KIJV
- Huron, South Dakota; United States;
- Frequency: 1340 kHz
- Branding: Tiger 95

Programming
- Format: Adult contemporary
- Affiliations: ABC News Radio

Ownership
- Owner: Carolyn and Doyle Becker; (Riverfront Broadcasting, LLC);
- Sister stations: KOKK, KJRV

History
- First air date: September 23, 1947

Technical information
- Licensing authority: FCC
- Facility ID: 15264
- Class: C
- Power: 1,000 watts
- ERP: 250 watts (FM translator)
- Transmitter coordinates: 44°20′45″N 98°12′35″W﻿ / ﻿44.34583°N 98.20972°W
- Translator: 95.3 K237EL (Huron)

Links
- Public license information: Public file; LMS;
- Webcast: Listen Live

= KIJV =

Former branding.

KIJV (1340 AM) is a radio station licensed to serve Huron, South Dakota. The station is owned by Carolyn and Doyle Becker, through licensee Riverfront Broadcasting, LLC, and airs an adult contemporary music format.

The station was assigned the KIJV call sign by the Federal Communications Commission.

==Ownership==
In December 2003, Dakota Communications Ltd. (Duane Butt, president) reached an agreement to acquire this station and KZNC from Three Eagles Communications as part of a two-station deal for a reported $400,000. Dakota Communications has operated Huron's other two licensed radio stations, KOKK and KJRV-FM, since 1975.

In August 2013, KIJV dropped its Oldies format in favor for Hot Adult Contemporary. Dakota Communications had previously operated a Hot AC format in the Huron market before moving KXLG to the Watertown, South Dakota market.

Effective December 31, 2022, Dakota Communications sold KIJV, sister stations KJRV and KOKK, and translator K237EL to Riverfront Broadcasting for $255,000.

==History==
KIJV began broadcasting June 30, 1947, as a Mutual affiliate (supplemented by transcriptions from NBC) on 1340 kHz with 250 W power. The first program featured civic officials and musicians from Huron College.
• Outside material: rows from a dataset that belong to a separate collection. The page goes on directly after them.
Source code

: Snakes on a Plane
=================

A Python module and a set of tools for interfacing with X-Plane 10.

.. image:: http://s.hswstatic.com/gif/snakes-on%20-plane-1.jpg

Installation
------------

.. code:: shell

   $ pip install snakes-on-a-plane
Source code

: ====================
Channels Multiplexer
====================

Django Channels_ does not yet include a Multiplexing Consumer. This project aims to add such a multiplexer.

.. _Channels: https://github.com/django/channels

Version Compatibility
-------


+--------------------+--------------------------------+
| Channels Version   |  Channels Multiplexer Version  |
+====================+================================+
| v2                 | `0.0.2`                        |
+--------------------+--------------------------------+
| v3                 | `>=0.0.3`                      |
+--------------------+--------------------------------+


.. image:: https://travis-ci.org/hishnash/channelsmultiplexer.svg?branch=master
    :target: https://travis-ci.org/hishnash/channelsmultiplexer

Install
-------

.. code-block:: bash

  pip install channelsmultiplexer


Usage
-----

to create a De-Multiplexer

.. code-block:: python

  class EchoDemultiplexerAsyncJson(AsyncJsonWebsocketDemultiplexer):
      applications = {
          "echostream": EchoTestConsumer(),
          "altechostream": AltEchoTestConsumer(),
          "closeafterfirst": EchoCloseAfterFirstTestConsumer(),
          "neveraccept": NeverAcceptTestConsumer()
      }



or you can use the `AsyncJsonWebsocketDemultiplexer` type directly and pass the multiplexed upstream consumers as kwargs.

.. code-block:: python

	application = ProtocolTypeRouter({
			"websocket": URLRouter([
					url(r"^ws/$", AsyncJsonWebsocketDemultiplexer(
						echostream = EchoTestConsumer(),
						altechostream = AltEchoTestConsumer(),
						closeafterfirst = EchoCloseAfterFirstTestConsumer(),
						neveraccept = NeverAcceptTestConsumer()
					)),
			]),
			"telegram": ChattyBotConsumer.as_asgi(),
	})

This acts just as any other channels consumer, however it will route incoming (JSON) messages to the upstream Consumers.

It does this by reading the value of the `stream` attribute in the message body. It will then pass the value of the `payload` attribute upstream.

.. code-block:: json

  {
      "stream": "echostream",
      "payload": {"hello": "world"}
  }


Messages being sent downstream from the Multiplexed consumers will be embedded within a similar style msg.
The station was owned by the James Valley Broadcast Company.

In the 1960s, the station wanted to upgrade from 250 watts to 500 watts. The upgrade would prove problematic, because of CFSL in Weyburn, Saskatchewan, then on the same frequency.

Eventually, CFSL deleted its allotment on 1340, moving to 1190. The move allowed KIJV to upgrade its power, eventually to 1,000 watts.